Intrathoracic Pressure Regulator During
Continuous-Chest-Compression Advanced Cardiac Resuscitation Improves Vital
Organ Perfusion Pressures in a Porcine Model of Cardiac Arrest
Demetris Yannopoulos, MD; Vinay M. Nadkarni, MD; Scott H. McKnite, BS; Anu Rao, MD; Kurt Kruger, BS; Anja
Metzger, PhD; David G. Benditt, MD; Keith G. Lurie, MD
From the Departments of
Cardiology (D.Y.), Cardiac Arrhythmia Center, Cardiovascular Division (D.G.B.,
K.G.L.), Department of Medicine (A.R., D.G.B.), and Department of Emergency
Medicine and Internal Medicine (K.G.L.), University of Minnesota, Minneapolis
(D.Y.); Department of Anesthesia and Critical Care Medicine, Children’s
Hospital of Philadelphia, Philadelphia, Pa (V.M.N.); Minnesota Medical Research
Foundation, Hennepin County Medical Center, Minneapolis (S.H.N.); and Advanced
Circulatory Systems Incorporation, Eden Prairie, Minn
(K.K., A.M.).
Reprint requests to Keith
G. Lurie, MD, Minneapolis Medical Research
Foundation, 914 S 8th St, 3rd Floor, Minneapolis, MN 55404. E-mail klurie@advancedcirculatory.com
Received December 19, 2004; de novo received February 7, 2005; revision received April 14, 2005; accepted April 25, 2005.
Background— A novel device, the intrathoracic
pressure regulator (ITPR), combines an inspiratory
impedance threshold device (ITD) with a vacuum source for the
generation of controlled –10 mm Hg vacuum in the trachea during
cardiopulmonary resuscitation (CPR) while allowing positive pressure
ventilation. Compared with standard (STD) CPR, ITPR-CPR will enhance venous return, systemic arterial
pressure, and vital organ perfusion in both porcine models of
ventricular fibrillation and hypovolemic cardiac
arrest.
Methods and Results— In protocol 1, 20 pigs (weight, 30±0.5 kg)
were randomized to STD-CPR or ITPR-CPR. After 8 minutes of
untreated ventricular fibrillation, CPR was performed for 6 minutes
at 100 compressions per minute and positive pressure ventilation
(100% O2) with a compression-to-ventilation ratio of
15:2. In protocol 2, 6 animals were bled 50% of their blood volume.
After 4 minutes of untreated ventricular fibrillation, interventions
were performed for 2 minutes with STD-CPR and 2 minutes of ITPR-CPR. This sequence was repeated.

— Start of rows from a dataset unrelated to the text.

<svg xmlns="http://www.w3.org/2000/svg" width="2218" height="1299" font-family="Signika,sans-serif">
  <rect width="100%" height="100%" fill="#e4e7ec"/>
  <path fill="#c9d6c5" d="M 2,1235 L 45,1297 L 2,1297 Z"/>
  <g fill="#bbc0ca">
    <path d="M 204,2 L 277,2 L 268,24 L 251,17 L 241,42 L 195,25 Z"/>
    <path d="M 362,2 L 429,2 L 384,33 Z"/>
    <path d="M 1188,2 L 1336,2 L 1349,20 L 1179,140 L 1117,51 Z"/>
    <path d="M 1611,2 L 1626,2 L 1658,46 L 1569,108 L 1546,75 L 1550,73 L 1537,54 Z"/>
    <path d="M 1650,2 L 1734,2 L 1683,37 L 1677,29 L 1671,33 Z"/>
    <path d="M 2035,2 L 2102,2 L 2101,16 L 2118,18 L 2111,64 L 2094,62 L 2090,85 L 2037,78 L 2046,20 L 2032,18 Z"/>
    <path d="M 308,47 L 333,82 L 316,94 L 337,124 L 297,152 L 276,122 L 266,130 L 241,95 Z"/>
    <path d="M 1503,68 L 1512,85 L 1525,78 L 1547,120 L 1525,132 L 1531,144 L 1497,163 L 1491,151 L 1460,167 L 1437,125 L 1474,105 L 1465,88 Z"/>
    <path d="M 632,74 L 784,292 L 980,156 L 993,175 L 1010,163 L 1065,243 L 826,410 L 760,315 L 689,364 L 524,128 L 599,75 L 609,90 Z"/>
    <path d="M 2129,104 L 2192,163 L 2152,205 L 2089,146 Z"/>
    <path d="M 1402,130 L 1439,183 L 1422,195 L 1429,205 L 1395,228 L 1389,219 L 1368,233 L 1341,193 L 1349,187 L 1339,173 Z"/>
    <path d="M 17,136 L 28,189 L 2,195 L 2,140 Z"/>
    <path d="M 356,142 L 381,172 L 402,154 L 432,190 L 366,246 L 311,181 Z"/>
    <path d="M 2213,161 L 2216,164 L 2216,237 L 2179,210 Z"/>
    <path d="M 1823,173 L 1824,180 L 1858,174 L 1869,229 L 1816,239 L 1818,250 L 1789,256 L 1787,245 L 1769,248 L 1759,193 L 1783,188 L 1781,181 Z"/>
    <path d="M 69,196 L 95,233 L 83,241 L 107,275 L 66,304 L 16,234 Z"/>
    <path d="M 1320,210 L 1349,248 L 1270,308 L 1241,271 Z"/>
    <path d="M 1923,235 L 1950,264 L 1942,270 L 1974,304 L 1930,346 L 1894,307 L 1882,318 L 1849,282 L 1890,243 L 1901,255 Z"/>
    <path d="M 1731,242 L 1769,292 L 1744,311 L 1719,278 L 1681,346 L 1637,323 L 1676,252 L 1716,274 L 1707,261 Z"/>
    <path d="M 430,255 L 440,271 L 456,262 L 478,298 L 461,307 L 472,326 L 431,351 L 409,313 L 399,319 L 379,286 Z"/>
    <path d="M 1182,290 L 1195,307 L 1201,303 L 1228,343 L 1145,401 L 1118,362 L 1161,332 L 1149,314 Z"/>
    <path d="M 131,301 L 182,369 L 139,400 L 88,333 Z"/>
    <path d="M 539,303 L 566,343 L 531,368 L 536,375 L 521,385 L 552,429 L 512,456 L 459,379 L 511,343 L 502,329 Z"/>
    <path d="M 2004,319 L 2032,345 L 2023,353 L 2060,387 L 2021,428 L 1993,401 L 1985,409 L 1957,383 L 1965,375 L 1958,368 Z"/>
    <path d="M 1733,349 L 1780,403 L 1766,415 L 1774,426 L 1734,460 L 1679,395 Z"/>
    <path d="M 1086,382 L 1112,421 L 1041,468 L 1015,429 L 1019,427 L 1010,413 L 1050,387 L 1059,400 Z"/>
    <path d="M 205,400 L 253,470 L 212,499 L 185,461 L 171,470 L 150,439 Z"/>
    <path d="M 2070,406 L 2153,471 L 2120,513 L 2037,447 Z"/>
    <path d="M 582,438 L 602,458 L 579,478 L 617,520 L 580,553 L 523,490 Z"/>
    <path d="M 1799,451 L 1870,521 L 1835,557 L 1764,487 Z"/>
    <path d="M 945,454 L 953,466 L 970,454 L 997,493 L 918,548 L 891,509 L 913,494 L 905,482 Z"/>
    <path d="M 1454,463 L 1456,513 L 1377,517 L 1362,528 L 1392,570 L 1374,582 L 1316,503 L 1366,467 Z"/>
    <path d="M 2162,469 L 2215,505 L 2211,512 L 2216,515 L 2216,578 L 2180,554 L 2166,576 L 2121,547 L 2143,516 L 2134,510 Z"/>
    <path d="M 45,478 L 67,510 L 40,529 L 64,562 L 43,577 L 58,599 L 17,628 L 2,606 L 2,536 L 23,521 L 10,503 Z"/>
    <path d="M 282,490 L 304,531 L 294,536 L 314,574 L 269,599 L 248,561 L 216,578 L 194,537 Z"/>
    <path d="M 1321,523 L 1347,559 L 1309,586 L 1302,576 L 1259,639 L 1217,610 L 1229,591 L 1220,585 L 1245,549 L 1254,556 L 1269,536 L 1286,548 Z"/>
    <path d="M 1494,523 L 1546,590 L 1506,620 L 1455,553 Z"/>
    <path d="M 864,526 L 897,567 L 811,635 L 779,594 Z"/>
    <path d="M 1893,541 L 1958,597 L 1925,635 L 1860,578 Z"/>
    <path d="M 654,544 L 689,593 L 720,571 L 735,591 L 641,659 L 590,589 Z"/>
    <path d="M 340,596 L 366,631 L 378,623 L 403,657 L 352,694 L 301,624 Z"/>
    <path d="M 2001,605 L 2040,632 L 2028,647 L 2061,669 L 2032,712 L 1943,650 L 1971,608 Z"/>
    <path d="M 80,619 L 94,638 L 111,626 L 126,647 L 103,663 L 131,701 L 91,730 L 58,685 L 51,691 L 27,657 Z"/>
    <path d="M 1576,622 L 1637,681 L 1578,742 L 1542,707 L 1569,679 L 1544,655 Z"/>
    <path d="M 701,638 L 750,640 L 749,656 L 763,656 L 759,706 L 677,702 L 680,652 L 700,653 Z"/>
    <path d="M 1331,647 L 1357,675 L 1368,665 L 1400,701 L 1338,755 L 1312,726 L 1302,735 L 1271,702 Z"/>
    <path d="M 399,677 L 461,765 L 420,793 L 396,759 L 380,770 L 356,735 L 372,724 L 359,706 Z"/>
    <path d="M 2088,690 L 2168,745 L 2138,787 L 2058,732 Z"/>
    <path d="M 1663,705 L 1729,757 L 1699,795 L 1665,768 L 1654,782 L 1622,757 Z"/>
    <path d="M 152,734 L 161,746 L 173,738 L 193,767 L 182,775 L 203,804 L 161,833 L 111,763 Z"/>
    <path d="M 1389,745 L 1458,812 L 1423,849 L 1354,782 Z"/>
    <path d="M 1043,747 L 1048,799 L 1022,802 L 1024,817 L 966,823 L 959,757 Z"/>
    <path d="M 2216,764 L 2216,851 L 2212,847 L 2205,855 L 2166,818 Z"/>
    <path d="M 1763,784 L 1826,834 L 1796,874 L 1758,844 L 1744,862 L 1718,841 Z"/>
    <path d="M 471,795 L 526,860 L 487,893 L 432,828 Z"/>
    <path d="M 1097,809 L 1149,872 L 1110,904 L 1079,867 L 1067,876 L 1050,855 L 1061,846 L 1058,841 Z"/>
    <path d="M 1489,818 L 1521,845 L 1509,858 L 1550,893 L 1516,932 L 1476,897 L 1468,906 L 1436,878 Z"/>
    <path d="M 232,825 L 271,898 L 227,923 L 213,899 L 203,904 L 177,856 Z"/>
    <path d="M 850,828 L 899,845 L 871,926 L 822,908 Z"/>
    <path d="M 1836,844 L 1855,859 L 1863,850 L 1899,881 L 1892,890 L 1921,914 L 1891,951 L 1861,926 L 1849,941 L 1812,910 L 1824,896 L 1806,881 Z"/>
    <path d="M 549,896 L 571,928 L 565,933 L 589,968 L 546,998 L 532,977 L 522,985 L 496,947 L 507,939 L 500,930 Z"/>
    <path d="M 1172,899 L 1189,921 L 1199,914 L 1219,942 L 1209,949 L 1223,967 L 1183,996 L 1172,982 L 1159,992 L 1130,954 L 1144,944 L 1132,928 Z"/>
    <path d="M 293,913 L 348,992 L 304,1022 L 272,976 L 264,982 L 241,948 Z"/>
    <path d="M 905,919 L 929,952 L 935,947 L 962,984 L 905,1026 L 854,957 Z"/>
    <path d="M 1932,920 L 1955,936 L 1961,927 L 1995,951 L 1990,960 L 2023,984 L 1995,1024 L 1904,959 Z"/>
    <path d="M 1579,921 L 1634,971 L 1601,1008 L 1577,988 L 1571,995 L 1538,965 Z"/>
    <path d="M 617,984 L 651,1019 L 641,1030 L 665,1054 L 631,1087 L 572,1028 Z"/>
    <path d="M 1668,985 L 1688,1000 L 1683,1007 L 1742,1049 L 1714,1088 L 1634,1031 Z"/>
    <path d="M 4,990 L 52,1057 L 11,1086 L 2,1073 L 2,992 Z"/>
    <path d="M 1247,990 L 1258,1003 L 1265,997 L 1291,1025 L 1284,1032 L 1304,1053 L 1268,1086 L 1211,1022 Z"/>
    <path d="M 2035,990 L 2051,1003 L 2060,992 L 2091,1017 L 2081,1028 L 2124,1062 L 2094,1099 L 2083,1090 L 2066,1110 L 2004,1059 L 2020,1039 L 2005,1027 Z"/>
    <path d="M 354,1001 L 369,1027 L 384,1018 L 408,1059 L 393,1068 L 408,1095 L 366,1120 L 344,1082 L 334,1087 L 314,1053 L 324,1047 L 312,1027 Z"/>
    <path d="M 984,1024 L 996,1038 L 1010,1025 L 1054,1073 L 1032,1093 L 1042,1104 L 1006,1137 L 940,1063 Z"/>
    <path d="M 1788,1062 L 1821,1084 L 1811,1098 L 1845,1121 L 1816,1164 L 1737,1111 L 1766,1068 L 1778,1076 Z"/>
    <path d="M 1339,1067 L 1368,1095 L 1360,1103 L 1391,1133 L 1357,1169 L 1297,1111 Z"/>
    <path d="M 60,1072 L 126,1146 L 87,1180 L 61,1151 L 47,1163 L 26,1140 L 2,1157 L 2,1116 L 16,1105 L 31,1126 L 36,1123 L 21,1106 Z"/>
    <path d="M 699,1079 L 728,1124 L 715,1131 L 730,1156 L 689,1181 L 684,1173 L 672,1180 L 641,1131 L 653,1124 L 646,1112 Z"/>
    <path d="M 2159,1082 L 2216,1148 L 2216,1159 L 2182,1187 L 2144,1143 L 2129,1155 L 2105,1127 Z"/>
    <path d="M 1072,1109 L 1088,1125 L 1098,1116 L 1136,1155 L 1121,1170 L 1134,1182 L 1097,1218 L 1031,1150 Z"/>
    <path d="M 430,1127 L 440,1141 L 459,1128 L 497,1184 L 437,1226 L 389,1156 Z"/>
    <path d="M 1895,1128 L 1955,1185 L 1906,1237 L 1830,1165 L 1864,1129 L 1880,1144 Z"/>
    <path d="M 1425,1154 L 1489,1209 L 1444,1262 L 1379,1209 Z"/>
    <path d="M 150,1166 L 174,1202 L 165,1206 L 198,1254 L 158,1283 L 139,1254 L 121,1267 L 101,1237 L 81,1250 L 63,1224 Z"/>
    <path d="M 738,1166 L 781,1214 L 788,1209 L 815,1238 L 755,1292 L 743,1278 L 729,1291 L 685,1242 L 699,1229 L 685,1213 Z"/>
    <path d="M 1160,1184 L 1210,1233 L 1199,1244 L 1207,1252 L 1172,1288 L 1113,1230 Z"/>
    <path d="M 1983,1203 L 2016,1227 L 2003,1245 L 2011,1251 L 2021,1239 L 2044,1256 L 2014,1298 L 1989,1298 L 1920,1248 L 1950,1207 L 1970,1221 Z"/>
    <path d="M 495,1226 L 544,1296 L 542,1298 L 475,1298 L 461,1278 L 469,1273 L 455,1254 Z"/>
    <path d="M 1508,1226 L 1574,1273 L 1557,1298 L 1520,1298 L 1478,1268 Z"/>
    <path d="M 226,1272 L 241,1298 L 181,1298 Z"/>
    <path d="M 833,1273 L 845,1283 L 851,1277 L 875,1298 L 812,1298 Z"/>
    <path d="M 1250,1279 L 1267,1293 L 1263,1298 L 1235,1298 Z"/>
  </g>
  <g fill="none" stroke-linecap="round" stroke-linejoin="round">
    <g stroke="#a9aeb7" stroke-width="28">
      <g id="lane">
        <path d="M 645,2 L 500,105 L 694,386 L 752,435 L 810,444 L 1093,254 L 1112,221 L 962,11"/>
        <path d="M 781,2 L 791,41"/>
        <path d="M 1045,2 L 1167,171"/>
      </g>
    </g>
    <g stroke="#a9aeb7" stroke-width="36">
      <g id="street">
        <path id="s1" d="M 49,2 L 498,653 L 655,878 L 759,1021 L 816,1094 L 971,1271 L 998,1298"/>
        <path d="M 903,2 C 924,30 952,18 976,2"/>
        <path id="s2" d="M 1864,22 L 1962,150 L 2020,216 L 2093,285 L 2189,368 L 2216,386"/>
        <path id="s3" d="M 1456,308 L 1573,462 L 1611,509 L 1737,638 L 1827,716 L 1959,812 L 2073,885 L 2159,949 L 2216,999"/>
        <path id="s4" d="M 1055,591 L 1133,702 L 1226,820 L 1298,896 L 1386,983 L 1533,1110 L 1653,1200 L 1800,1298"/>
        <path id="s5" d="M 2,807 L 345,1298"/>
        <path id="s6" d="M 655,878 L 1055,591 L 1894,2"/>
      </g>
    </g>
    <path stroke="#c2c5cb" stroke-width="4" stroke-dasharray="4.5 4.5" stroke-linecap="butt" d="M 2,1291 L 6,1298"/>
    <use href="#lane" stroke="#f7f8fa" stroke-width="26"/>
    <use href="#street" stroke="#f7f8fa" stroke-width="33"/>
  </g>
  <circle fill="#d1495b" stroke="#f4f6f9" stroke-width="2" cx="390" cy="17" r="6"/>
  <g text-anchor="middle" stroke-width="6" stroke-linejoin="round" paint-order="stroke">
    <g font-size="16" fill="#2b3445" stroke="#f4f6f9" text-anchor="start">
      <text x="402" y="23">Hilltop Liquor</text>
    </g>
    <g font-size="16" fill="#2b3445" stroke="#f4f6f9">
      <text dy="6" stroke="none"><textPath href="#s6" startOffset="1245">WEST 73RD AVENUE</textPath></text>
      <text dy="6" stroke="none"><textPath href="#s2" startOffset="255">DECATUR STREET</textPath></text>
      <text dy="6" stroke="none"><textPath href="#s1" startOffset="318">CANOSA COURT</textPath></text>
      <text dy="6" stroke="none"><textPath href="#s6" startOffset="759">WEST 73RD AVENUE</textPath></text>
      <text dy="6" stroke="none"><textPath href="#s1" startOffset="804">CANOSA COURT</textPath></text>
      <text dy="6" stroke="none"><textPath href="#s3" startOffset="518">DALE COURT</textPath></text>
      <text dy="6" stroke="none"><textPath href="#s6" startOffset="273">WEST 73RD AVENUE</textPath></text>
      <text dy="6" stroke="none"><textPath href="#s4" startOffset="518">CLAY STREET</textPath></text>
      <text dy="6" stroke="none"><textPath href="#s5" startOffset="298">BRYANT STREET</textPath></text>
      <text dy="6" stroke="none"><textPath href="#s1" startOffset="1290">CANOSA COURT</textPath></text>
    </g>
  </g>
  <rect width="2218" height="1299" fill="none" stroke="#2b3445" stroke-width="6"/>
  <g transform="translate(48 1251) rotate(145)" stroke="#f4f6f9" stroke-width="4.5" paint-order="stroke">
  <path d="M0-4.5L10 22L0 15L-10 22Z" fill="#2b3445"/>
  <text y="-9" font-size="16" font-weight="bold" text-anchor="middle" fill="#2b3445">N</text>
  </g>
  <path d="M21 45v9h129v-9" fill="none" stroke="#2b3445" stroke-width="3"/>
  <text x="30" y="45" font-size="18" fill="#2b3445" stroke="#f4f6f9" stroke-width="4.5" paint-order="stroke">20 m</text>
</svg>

In protocol 3, 6 animals after 8 minutes of untreated VF were
treated with ITPR-CPR for 15 minutes, and arterial and venous blood
gases were collected at baseline and minutes 5, 10, and 15 of CPR.
A newer, leak-proof ITPR device was used. Aortic, right atrial, endotracheal
pressure, intracranial pressure, and end-tidal CO2 values
were measured (mm Hg); common carotid arterial flow also was
measured (mL/min). Coronary perfusion pressure
(diastolic; aortic minus right atrial
pressure) and cerebral perfusion pressure (mean arterial minus mean
intracranial pressure) were calculated. Unpaired Student t
test and Friedman’s repeated-measures ANOVA of ranks were used in
protocols 1 and 3. A 2-tailed Wilcoxon signed-rank
test was used for analysis in protocol 2. Fischer’s exact test was
used for survival. Significance was set at P<0.05. Vital
organ perfusion pressures and end-tidal CO2 were significantly improved
with ITPR-CPR in both protocols. In protocol 1, 1-hour survival was
100% with ITPR-CPR and 10% with STD-CPR (P=0.001).
Arterial blood pH was significantly lower and PaCO2 was significantly higher
with ITPR- CPR in protocol 1. Arterial oxygen saturation was 100%
throughout the study in both protocols. PaCO2 and PaO2 remained
stable, but metabolic acidosis progressed, as expected, throughout
the 15 minutes of CPR in protocol 3.
Conclusions— Compared with STD-CPR, use of ITPR-CPR improved hemodynamics
and short-term survival rates after cardiac arrest.